Educating People about B12, and EFA
 

Hello mrsd,

I agree with your comment:

When I set up my web site, I had to decide who would be the target audience. My original targets were the doctors, pathologists and medical media. To get the message across, I have had to use shocking examples of lab errors, arrogance apathy and greed. Until I joined this forum, I had not attempted to attract patients to it.

Anyone intending to visit my site would be best advised to read through the material on Rose's site first; it provides a much better introduction to vitamin B12 deficiency. They can then check out the Vitamin B12 Deficiency section of my site and use the References page to access links to expert reports.

I will post a separate message about EFA on your new EFA thread; that will keep it all together, and leave this thread to the original subject.

Paul

Paul,
 

It has been my overwhelming experience that doctors do not go on the net, or care about websites. They have no reason to, and think they are right all the time. Many doctors think the net is filled with kooks! I know because I talk to them.

I think the major target audience is the patient on the net.

rose and I have been doing this for over 10 yrs now. I have to get my smelling salts out if a doctor comes on anywhere where we work!

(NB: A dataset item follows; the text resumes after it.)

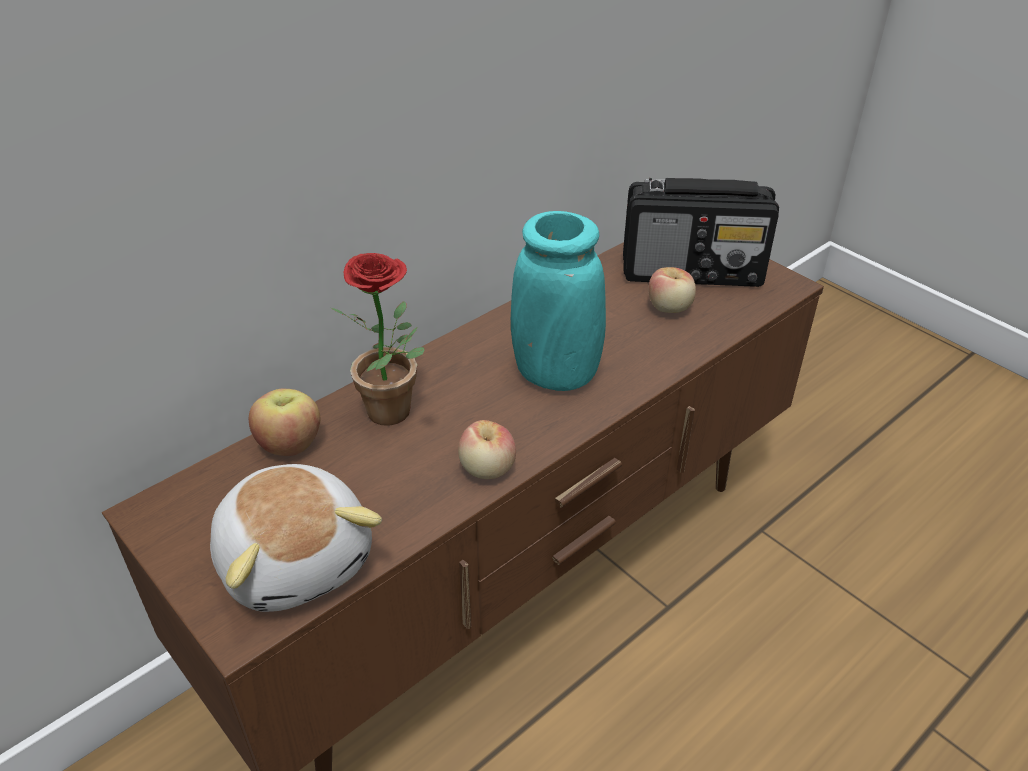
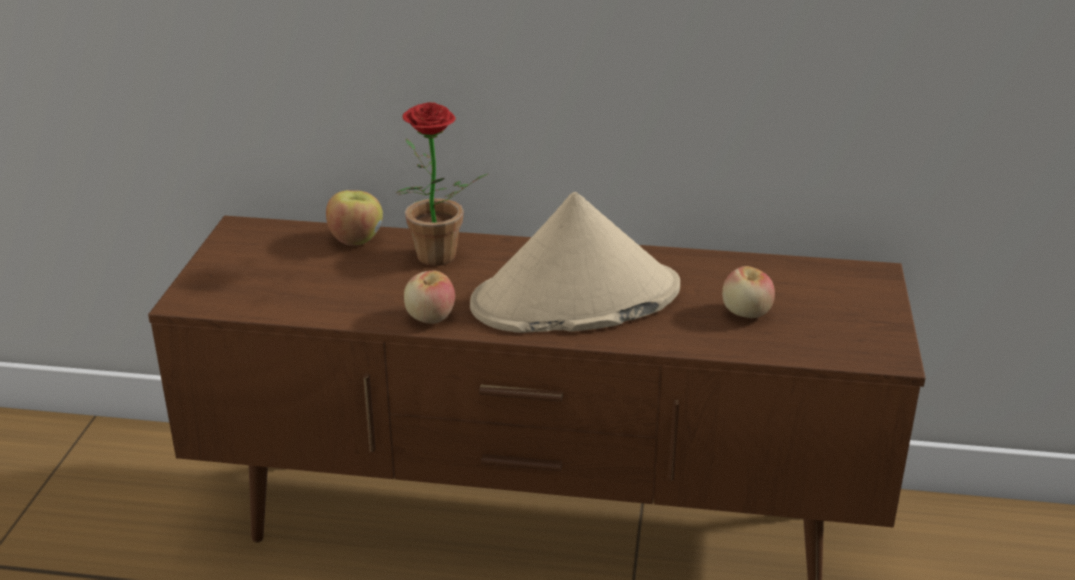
camera: 50 degrees right, 10 degrees down
(297, 558) = (261, 290): plush toy -> none
(555, 374) = (575, 299): turquoise vase -> beige hat
(693, 271) = (820, 304): radio -> none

It took over 8 yrs for Omega-3 to filter down thru the continuing education network to physicians. It will take a while now for other things as well.
There is actually an RX fish oil here in US. And a great neuropathy vitamin
mixture called Metanx. This took a LONG time coming.

Educating the patients, giving them options, and data that they can copy and take to their doctors is the best way to disseminate information safely.